An Advertiser’s Guide To Short-Form Video Apps

Dec 15, 2022


At a Glance...

TikTok, Reels, Spotlight, Shorts – the list goes on for names of social media platforms rushing to unveil short-form video option. But what do they all have in common? How do they differ? Find out more in our latest blog.

Short-form videos are the new norm. As consumer attention spans shorten, so does the material they are met with, resulting in ultra-personalised, bite-size pieces of video content straight on their mobile device. It’s a trend that’s now almost ubiquitous amongst social media platforms, in what seems like a constant battle of the brands to keep up with and challenge the trailblazer video app, TikTok. With the ‘shorts’ digital trend comes an ever-growing opportunity for advertisers to drive brand – both engagement and ROI, so let’s dive into the key players’ marketing opportunities for 2023.

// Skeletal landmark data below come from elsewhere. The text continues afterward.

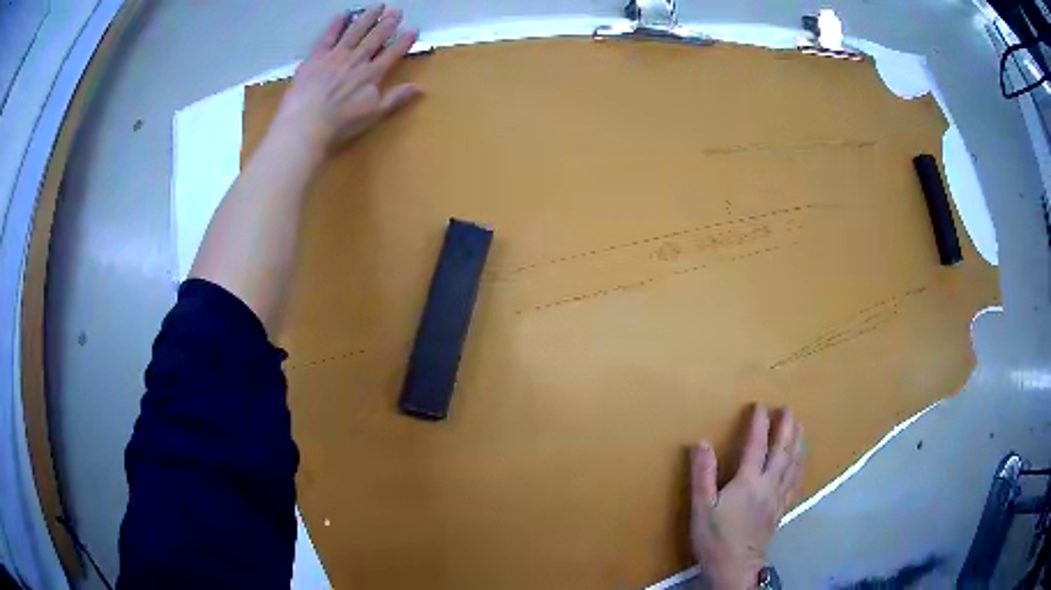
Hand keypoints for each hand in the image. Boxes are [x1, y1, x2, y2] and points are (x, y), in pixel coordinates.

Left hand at [272, 5, 422, 151]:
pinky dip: (337, 24)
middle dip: (388, 23)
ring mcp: (336, 55)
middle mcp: (357, 59)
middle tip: (397, 11)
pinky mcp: (316, 57)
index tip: (414, 29)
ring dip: (367, 17)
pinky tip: (343, 14)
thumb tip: (421, 87)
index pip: (393, 53)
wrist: (306, 124)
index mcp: (373, 74)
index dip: (405, 41)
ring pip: (355, 31)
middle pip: (375, 37)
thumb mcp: (374, 114)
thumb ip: (396, 98)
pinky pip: (328, 36)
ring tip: (377, 5)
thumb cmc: (341, 123)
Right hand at [690, 406, 804, 588]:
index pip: (756, 445)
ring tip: (801, 427)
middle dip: (786, 428)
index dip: (759, 424)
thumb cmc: (715, 538)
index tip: (760, 405)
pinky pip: (796, 482)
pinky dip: (800, 467)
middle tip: (789, 409)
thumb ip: (702, 474)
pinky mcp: (782, 509)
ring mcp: (778, 497)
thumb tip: (701, 442)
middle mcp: (769, 484)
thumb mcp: (701, 507)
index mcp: (749, 481)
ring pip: (793, 464)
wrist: (736, 567)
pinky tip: (801, 463)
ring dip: (798, 442)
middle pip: (782, 450)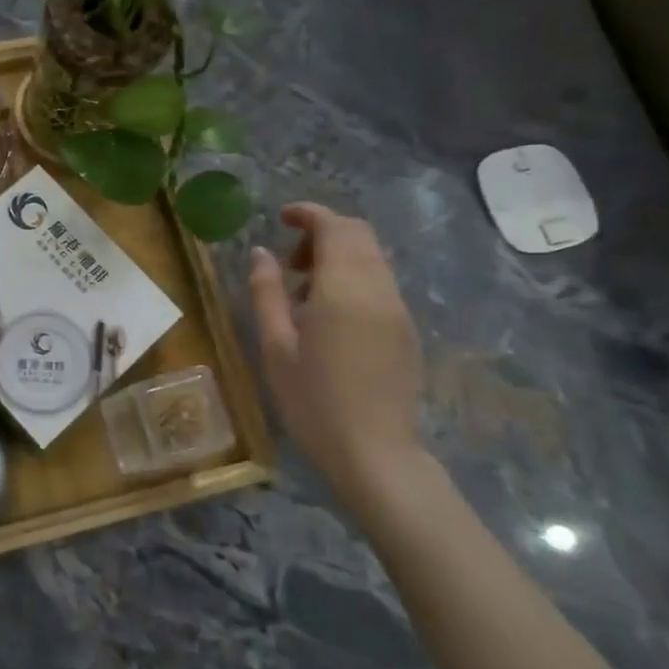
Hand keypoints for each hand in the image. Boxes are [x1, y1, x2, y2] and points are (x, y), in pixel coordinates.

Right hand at [249, 202, 426, 509]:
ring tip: (304, 293)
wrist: (375, 455)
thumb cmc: (313, 401)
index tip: (281, 218)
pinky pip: (380, 282)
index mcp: (344, 289)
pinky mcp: (406, 329)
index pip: (335, 227)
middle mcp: (378, 289)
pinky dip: (353, 277)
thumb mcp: (275, 346)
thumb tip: (262, 252)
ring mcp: (398, 309)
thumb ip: (266, 292)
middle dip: (323, 232)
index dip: (308, 214)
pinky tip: (329, 315)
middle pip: (359, 234)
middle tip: (289, 263)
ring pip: (372, 257)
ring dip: (338, 256)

When it comes to video-first content platforms, it’s hard to imagine a world before the phenomenon that is TikTok. Launched in 2016 by the Chinese tech giant ByteDance, TikTok has skyrocketed in popularity; it’s been downloaded over 3 billion times, it’s forecast to hit 1.8 billion users by the end of 2022, and is set to achieve almost 150% revenue growth in the last year alone. The platform has evolved over the years, primarily used for lip syncing and dancing videos, creators can now monetize videos, even make a living from the platform via the Creator Fund. On the other hand, it’s also grown into a gold mine for brands and marketers alike worldwide. And the golden ticket for marketers? User-generated content. On engagement metrics reported to score 22% higher than TikTok branded videos, 32% higher than Facebook ads and 46% higher than traditional ads, UGC presents a cost-efficient way for brands to tap into the authenticity of the platform. From competitions and contests to reviews and instructional videos, there’s numerous angles one can take. And with TikTok Influencers and in-platform Spark Ads at an advertiser’s disposal, it’s easy to see how ad revenue has ballooned over the years, as businesses large and small, agencies and creators all achieve remarkable results.

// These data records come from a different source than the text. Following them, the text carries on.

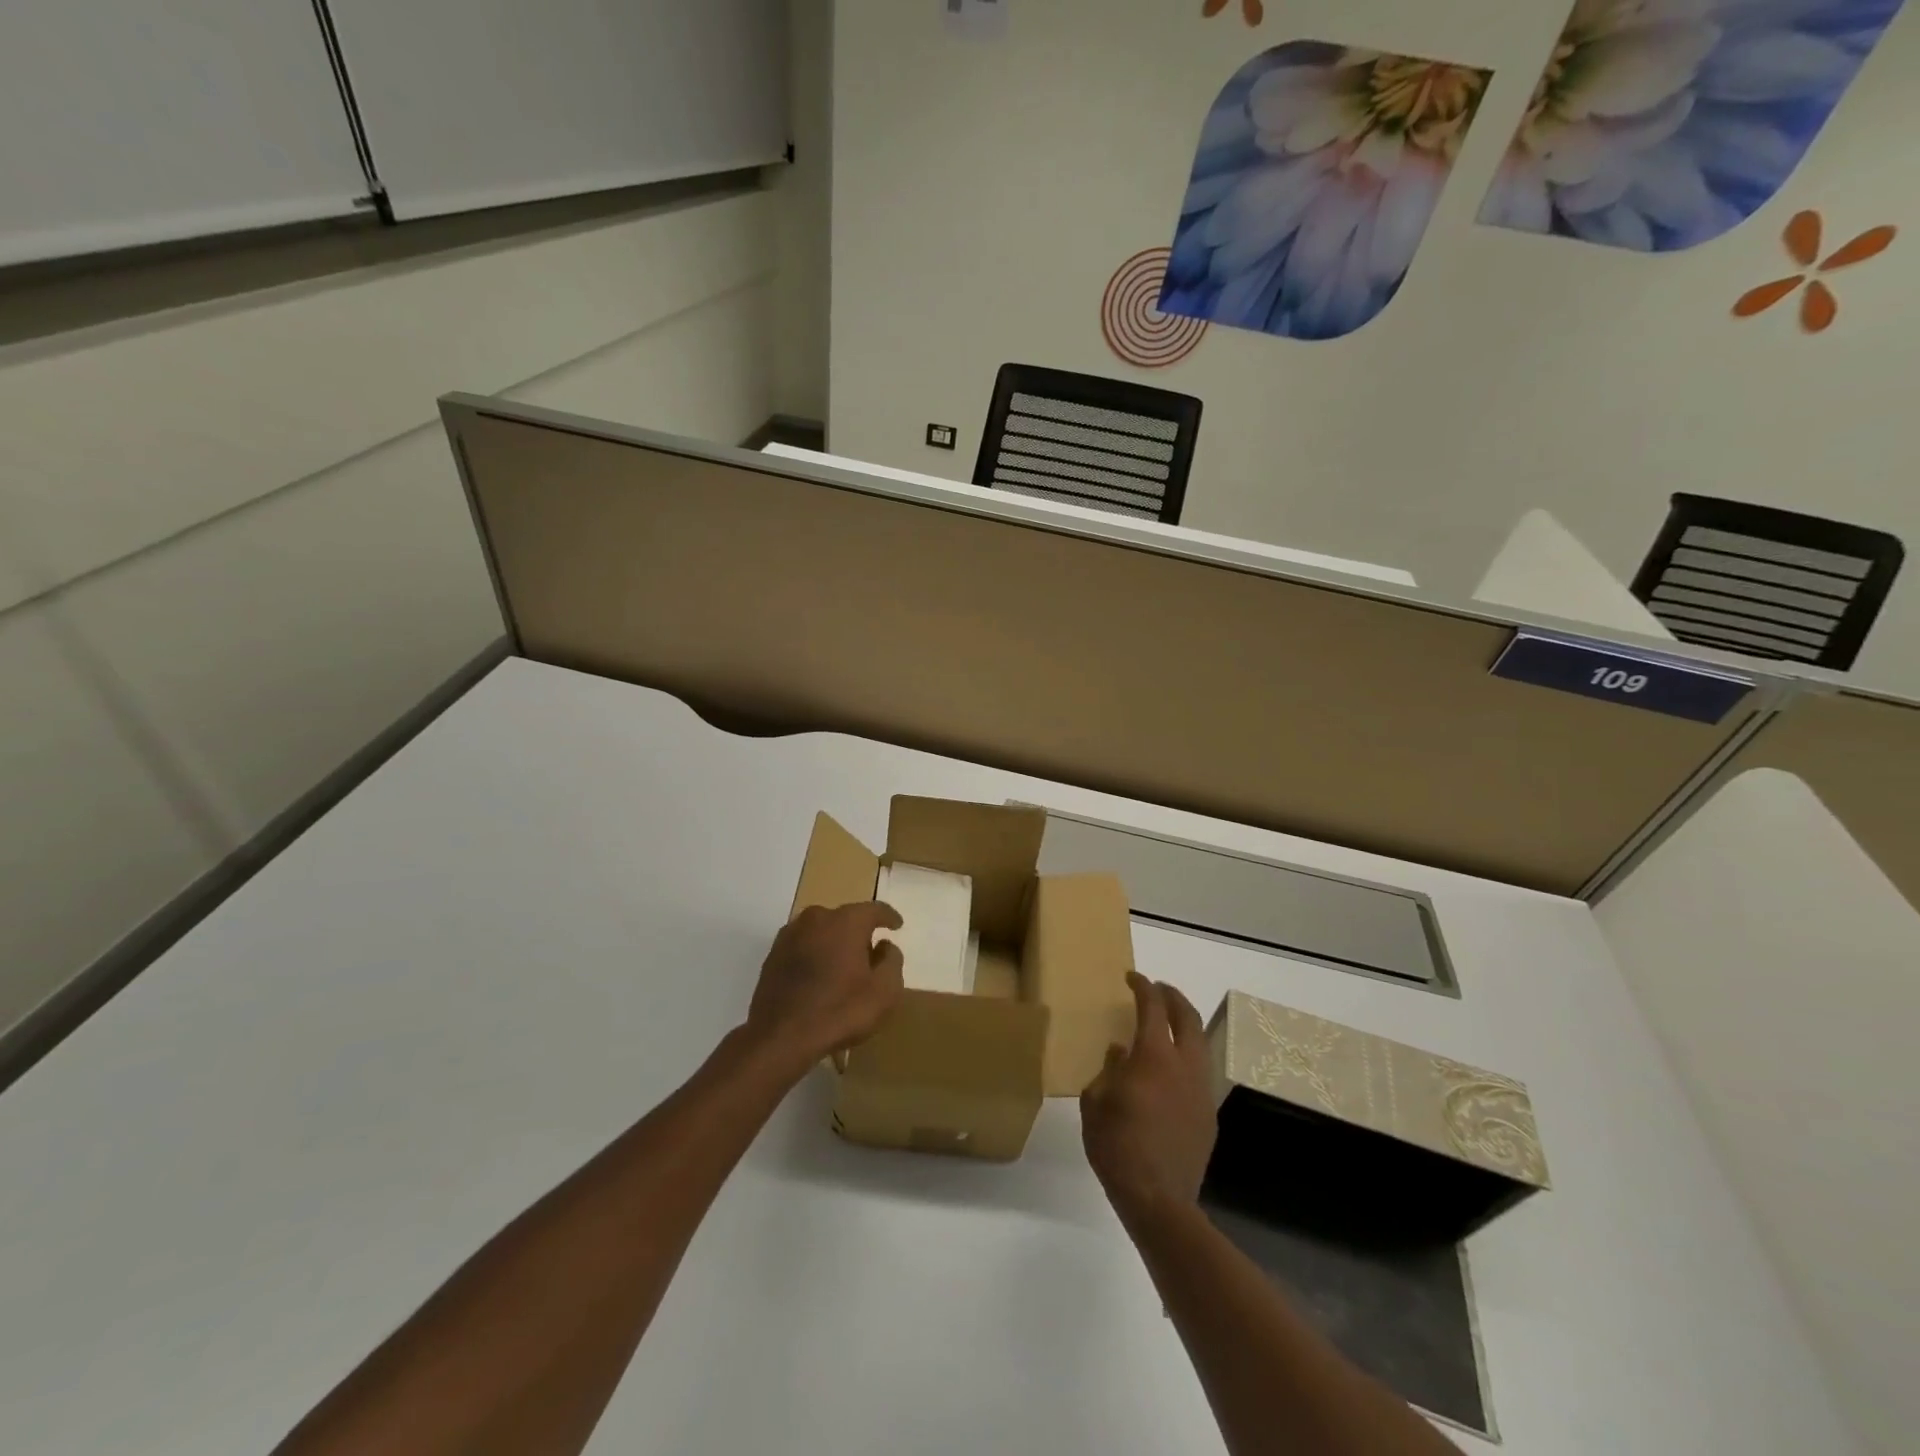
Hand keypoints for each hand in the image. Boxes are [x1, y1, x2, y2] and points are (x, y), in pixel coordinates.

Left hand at [745, 902, 904, 1071]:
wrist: (779, 1037)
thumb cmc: (839, 1010)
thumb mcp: (884, 991)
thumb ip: (892, 961)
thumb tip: (884, 946)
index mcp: (846, 921)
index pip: (874, 909)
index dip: (889, 917)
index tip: (897, 925)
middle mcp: (816, 918)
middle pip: (845, 919)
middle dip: (859, 933)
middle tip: (870, 956)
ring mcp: (790, 935)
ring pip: (821, 932)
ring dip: (834, 944)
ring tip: (842, 968)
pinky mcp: (773, 955)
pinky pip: (803, 947)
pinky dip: (815, 956)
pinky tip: (819, 978)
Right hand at [1081, 972, 1216, 1224]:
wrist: (1159, 1200)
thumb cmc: (1117, 1146)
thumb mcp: (1095, 1104)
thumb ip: (1107, 1071)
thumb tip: (1119, 1053)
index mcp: (1153, 1056)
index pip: (1152, 1006)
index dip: (1143, 986)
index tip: (1132, 977)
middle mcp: (1184, 1065)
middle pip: (1187, 1016)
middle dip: (1172, 996)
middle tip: (1157, 989)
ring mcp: (1201, 1090)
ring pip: (1200, 1043)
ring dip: (1184, 1025)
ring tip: (1167, 1024)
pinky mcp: (1208, 1114)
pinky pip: (1200, 1072)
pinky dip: (1187, 1056)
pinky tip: (1170, 1070)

Whilst video advertising is by no means new to Meta, the launch of Instagram Reels in 2019 marked a significant move by the platform into the world of shorts. A coincidence? There’s no denying that Reels and Reels Ads show a remarkable resemblance to TikTok. And Reels are popular for the same obvious reasons – short, catchy videos that offer a full-screen, immersive and entertaining way for users to watch and for brands to portray their product – tapping into a Gen Z audience, in particular. If Instagram Reels ads aren’t already in your digital media mix, check out their comprehensive 23-page guide for marketers on how to make them work for you.

Snapchat, another major social platform targeted at Gen-Z, has also adopted the vertically scrollable stream trend. The app consciously builds its product around the younger demographic, reaching 75% of millennials and Gen Z today. Snapchat’s Spotlight marks an important step, much like both TikTok & Instagram, in allowing creators to earn as they post, whilst keeping the community element at the forefront. Just like standard Snaps, these video ads enable brands to communicate their message via short, catchy shots. Currently Collection Ads & Story ads are available as full-screen, shoppable ads that appear between stories and in the discover section. However, CEO Evan Spiegel revealed earlier this year that the next key business step is testing ads on Spotlight, it’s very own TikTok competitor, recognising the power of short-form video to help boost revenue at a much-needed time for the company.

Another extremely important milestone in the history of shorts comes from another social media giant, YouTube, who officially introduced YouTube Shorts globally to its video sharing website in July 2021 after various beta tests in India & the US. To the delight of marketers, the platform then rolled out the ability to advertise in between Shorts earlier this year, in May 2022. This is now a placement widely available for Video Action & App campaigns to be shown on. Unlike traditional, long-standing long-form ads, Shorts have a new appeal for creators and consumers alike. Successful creators such as Kallmekris have praised the strength of the short-form video content when it comes to bringing new people into a community whilst being able to earn money. In Q3 2022, YouTube Shorts were said to already be generating 30 billion daily views globally (x4 more than last year), proving to Google that this advertising initiative offers a valuable chance to compete with the likes on TikTok, whilst importantly earning revenue. For advertisers building ads themselves, the good news is that it’s the same process as if you’re creating a Video action campaign in Google Ads, just the briefs and production of the assets themselves that require a new way of thinking.

So, what do all these platforms have in common? To put it simply, to make short-form videos work, it’s about shifting a mindset away from the traditional product-first approach and towards personalisation to the audience you want to reach. It’s got to be snappy – and those first few seconds really count to capture audience attention. The vast majority of the new era shorts-consumers are watching on mobile, so video ads should always be portrait-oriented to optimise for full screen. And most importantly, shorts should never just be a shortened version of a longer video. The beauty of the format is that it’s a truly unique, digestible bite of content that gets users hooked – so have fun with it, be authentic and forget about being polished to perfection.